** Start Material provided **

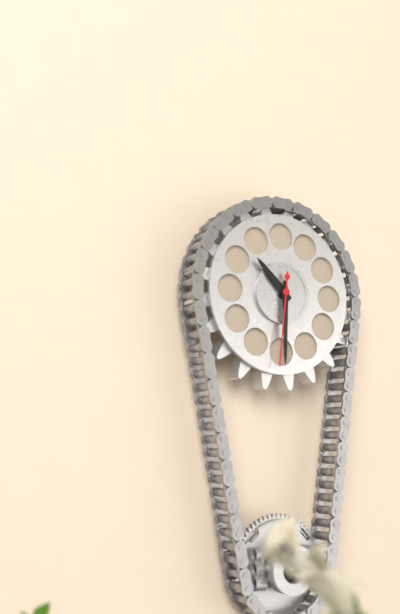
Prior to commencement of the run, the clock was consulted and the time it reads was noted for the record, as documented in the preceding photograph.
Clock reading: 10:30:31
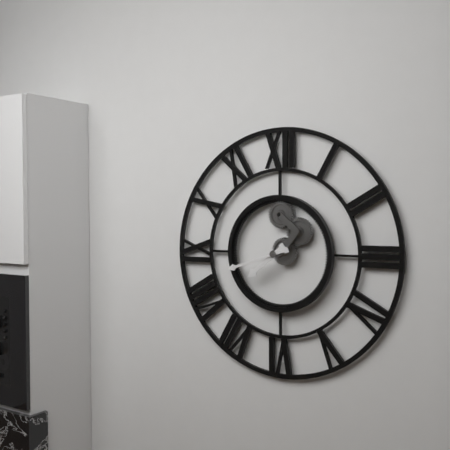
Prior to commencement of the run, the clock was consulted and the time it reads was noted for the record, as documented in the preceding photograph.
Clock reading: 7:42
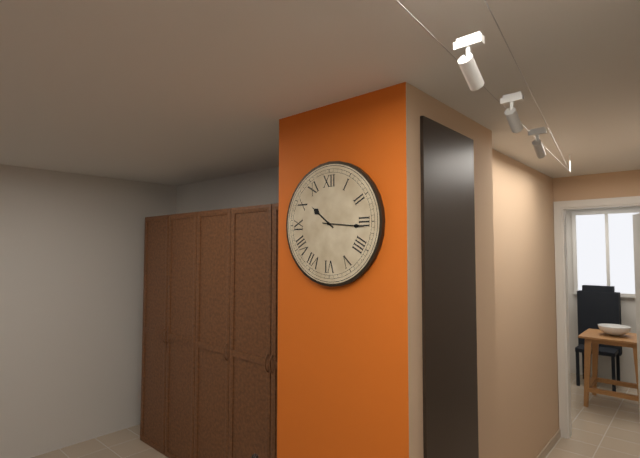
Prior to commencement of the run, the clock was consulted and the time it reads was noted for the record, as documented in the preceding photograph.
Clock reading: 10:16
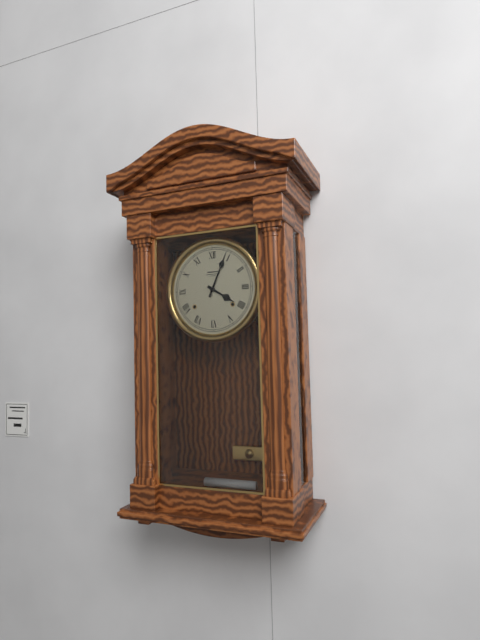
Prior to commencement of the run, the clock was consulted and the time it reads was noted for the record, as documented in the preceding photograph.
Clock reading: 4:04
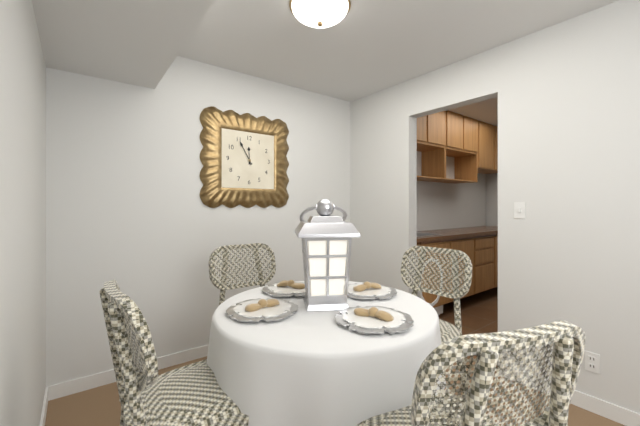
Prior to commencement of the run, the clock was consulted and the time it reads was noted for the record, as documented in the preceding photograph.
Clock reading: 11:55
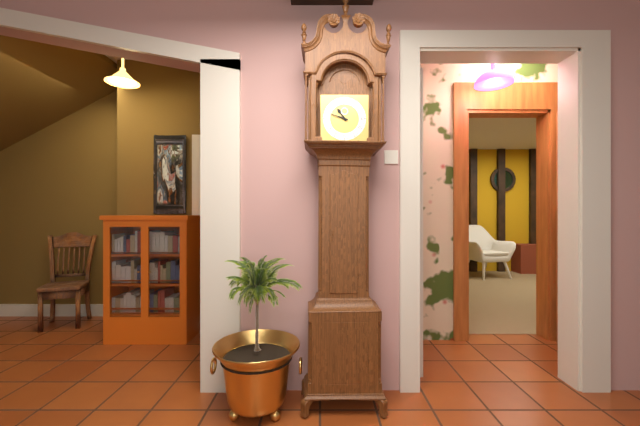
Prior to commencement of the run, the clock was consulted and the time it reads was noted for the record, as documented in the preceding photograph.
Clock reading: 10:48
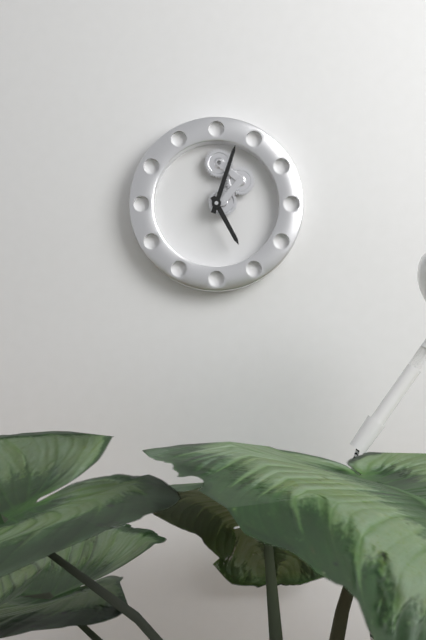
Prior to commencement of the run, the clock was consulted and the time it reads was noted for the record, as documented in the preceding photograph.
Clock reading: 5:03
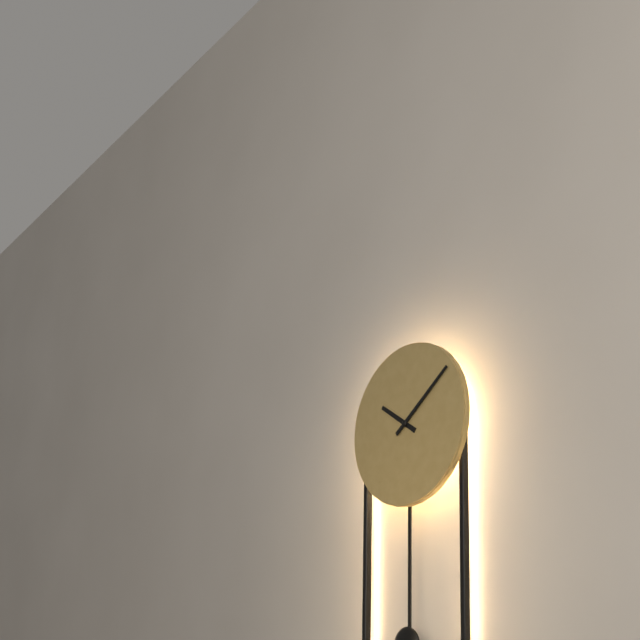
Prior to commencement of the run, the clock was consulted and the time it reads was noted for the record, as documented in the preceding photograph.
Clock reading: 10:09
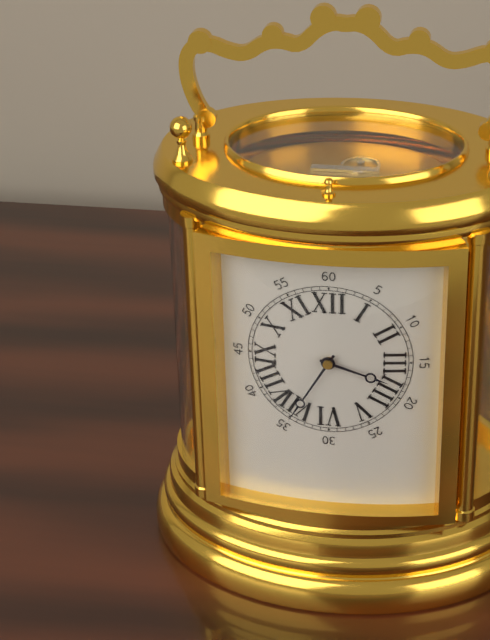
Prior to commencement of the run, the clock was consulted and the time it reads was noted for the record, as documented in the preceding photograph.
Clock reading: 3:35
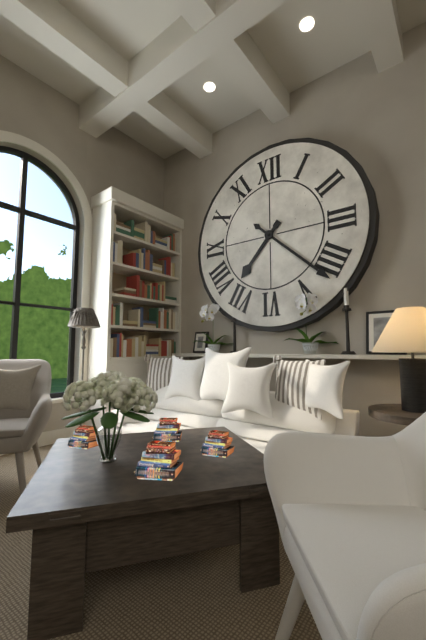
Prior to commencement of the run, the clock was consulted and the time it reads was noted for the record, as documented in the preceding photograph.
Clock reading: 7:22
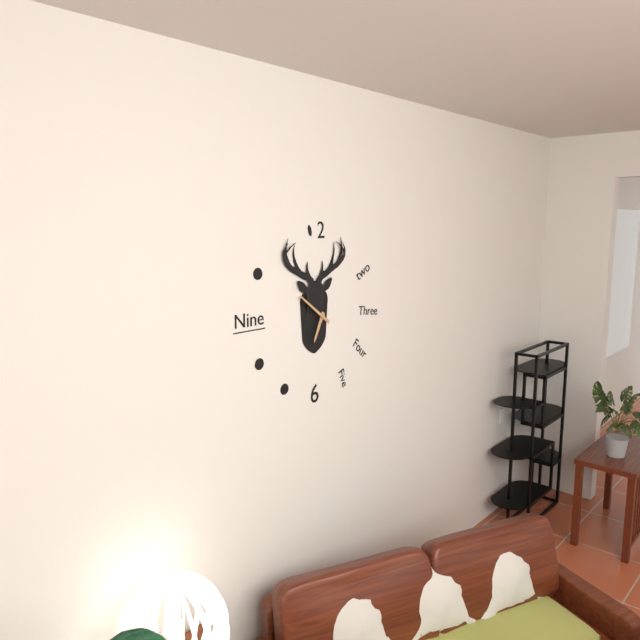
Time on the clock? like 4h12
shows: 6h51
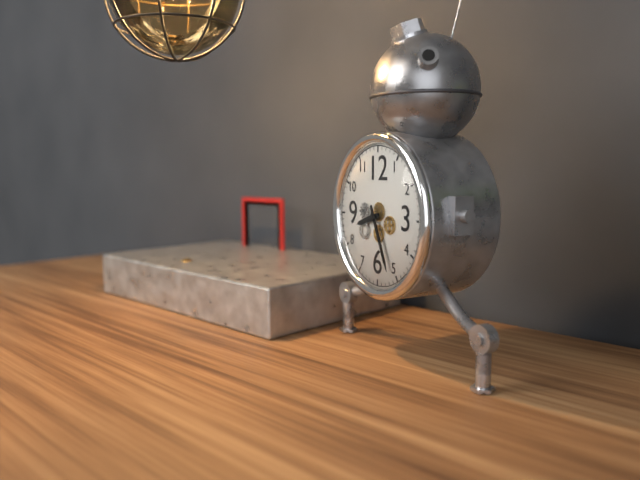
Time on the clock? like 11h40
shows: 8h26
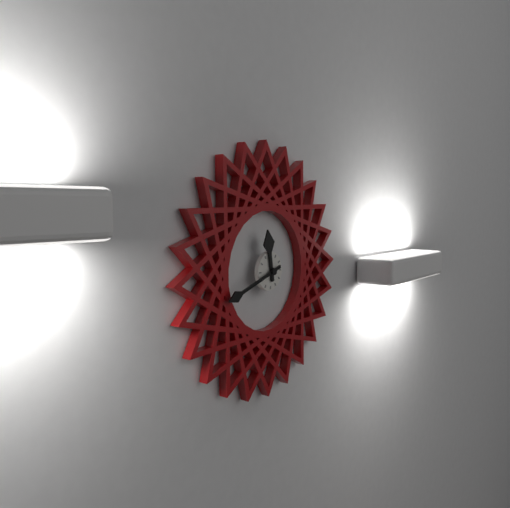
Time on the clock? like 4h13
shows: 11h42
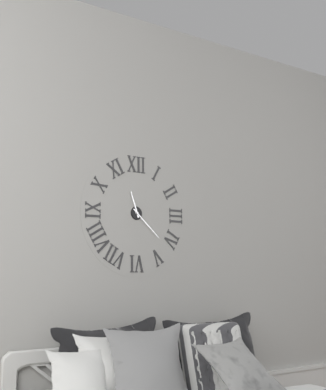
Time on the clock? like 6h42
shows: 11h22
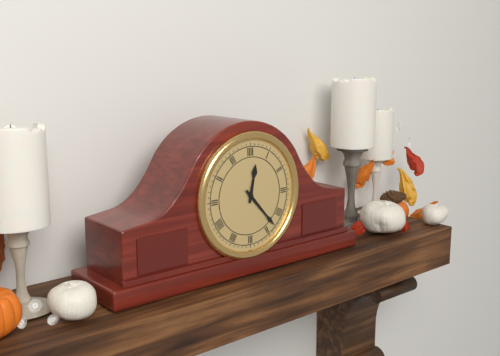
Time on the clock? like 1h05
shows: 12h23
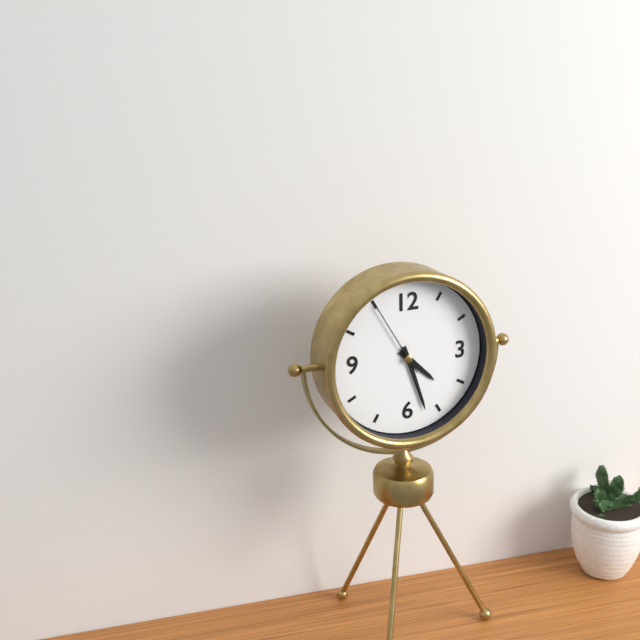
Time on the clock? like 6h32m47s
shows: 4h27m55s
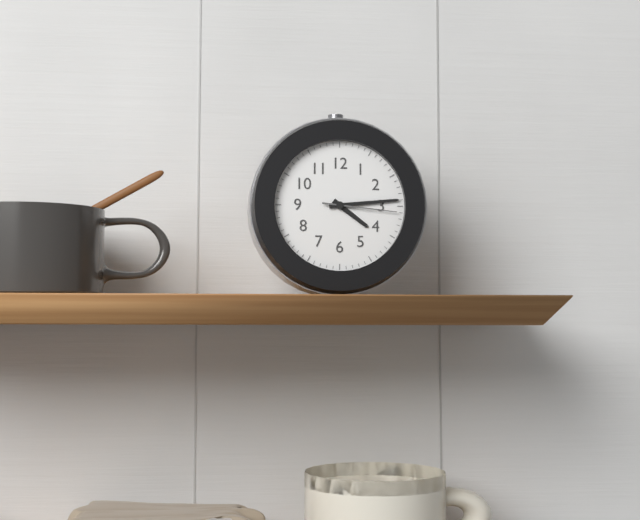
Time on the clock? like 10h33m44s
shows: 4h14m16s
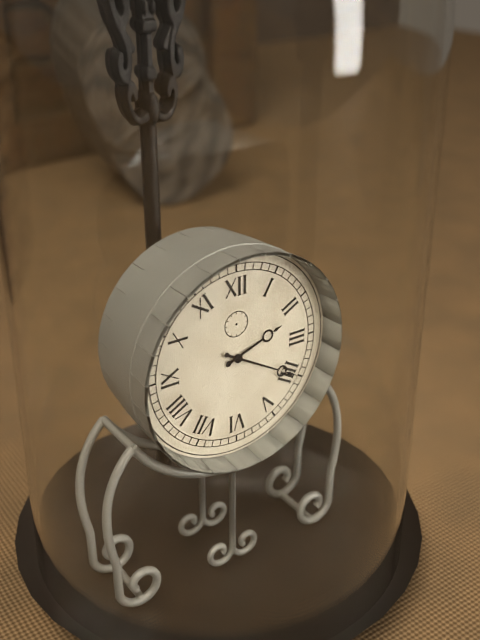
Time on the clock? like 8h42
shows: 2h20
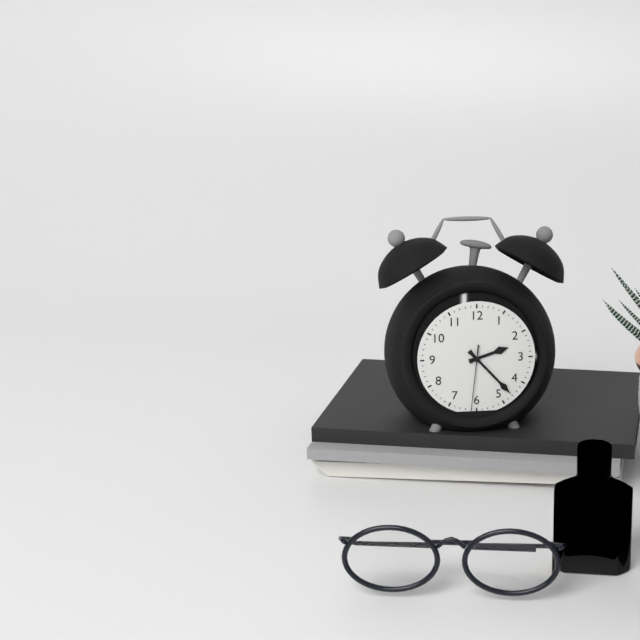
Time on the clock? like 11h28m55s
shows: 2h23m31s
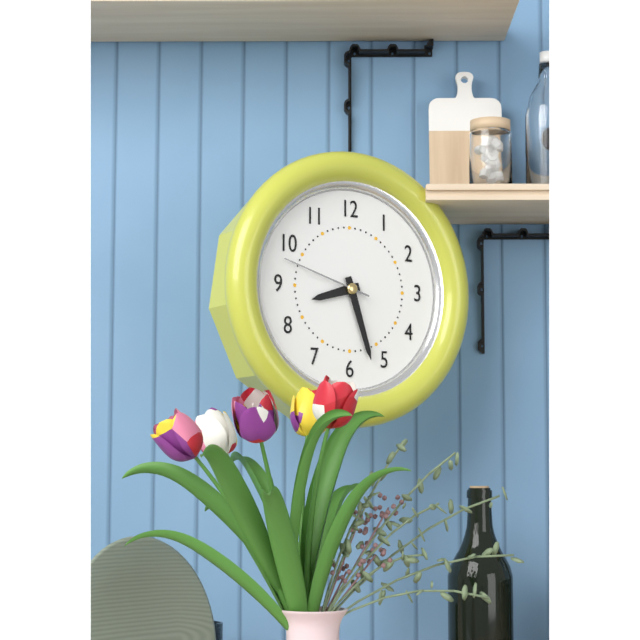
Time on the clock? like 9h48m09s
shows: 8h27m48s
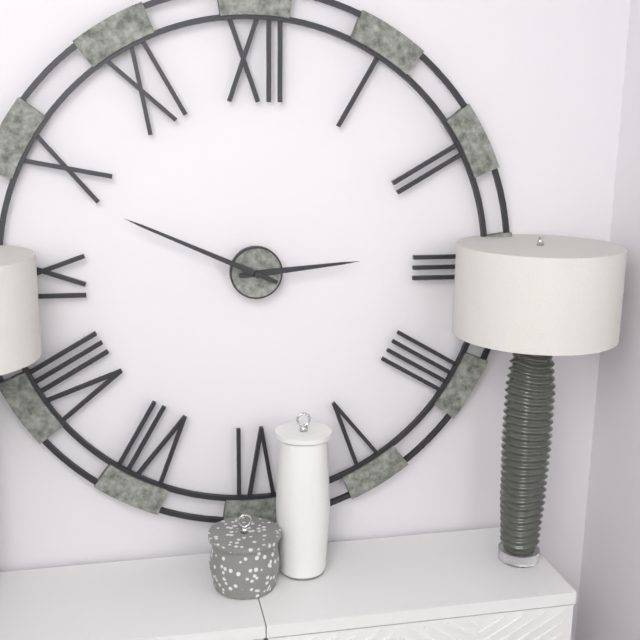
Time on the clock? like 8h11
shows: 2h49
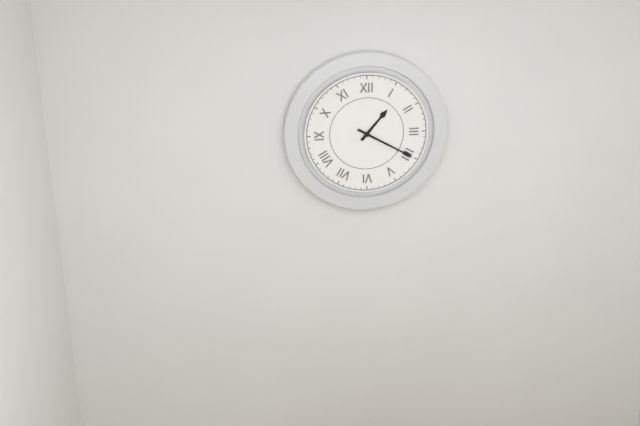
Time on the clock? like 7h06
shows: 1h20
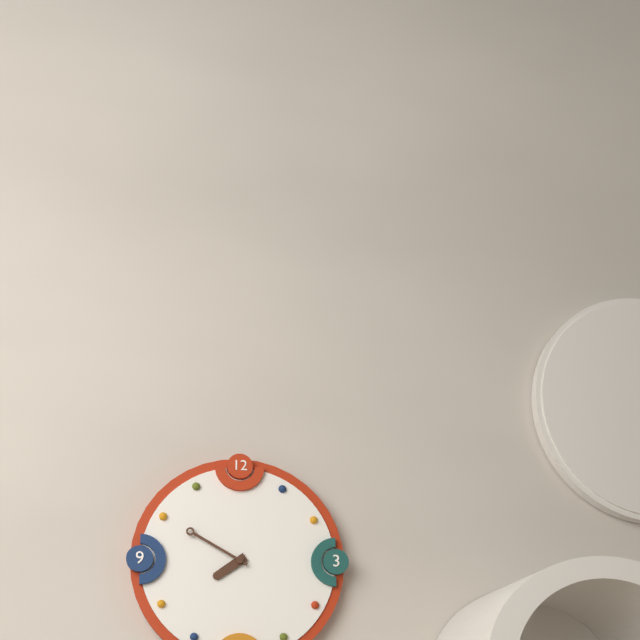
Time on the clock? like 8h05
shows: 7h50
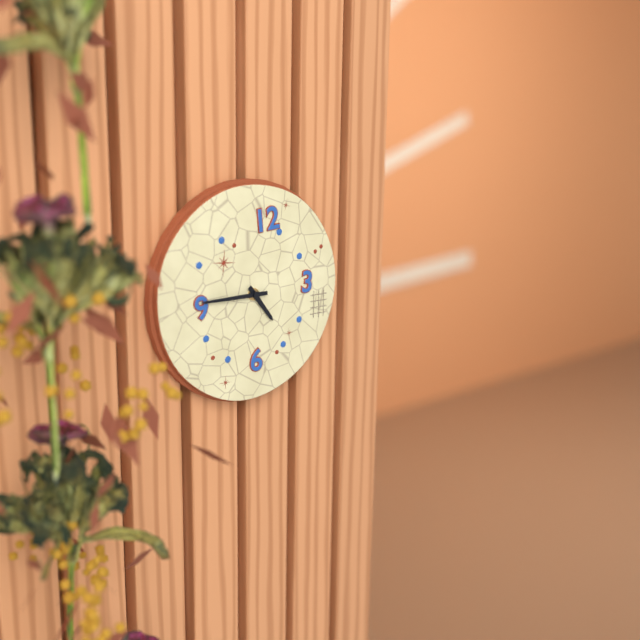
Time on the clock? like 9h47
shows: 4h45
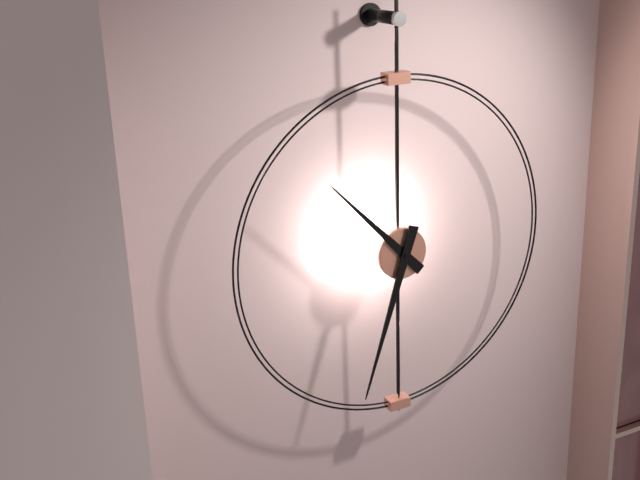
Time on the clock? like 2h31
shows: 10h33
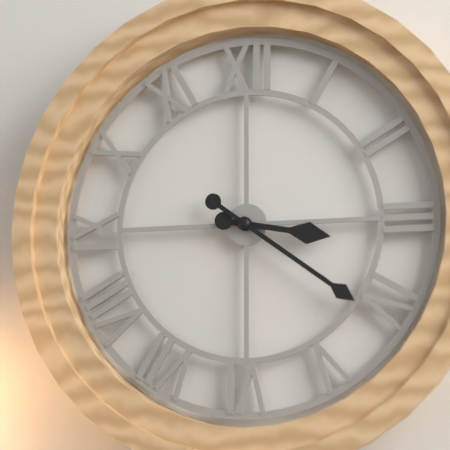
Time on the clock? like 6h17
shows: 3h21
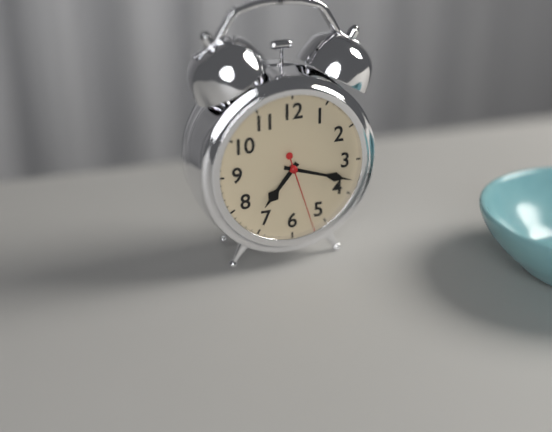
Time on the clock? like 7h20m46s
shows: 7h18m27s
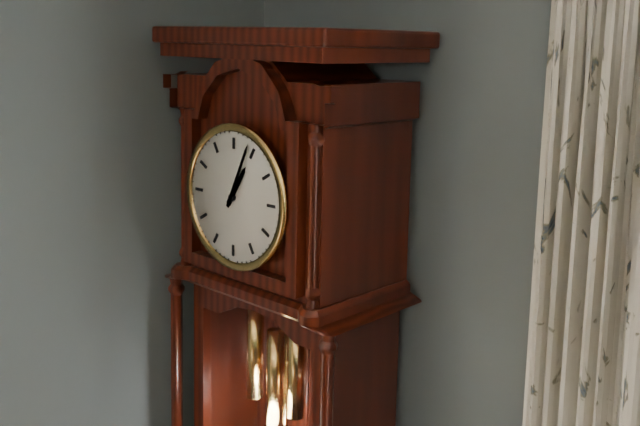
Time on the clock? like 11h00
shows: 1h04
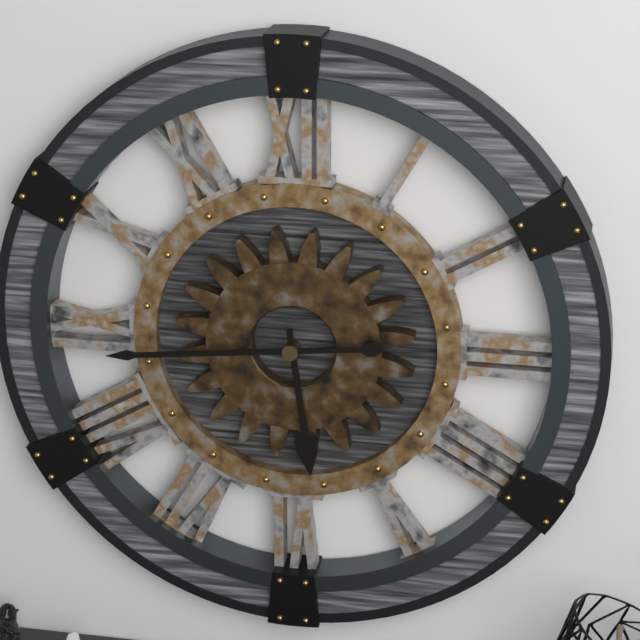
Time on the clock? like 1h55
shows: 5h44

** End Material provided **

Given exercise:
Please copy the records word for word, starting at the line that contains "Time on the clock? like 8h05" and stopping at the end of the records. Leave the pictures out.

Exercise output:
Time on the clock? like 8h05
shows: 7h50
Time on the clock? like 9h47
shows: 4h45
Time on the clock? like 2h31
shows: 10h33
Time on the clock? like 6h17
shows: 3h21
Time on the clock? like 7h20m46s
shows: 7h18m27s
Time on the clock? like 11h00
shows: 1h04
Time on the clock? like 1h55
shows: 5h44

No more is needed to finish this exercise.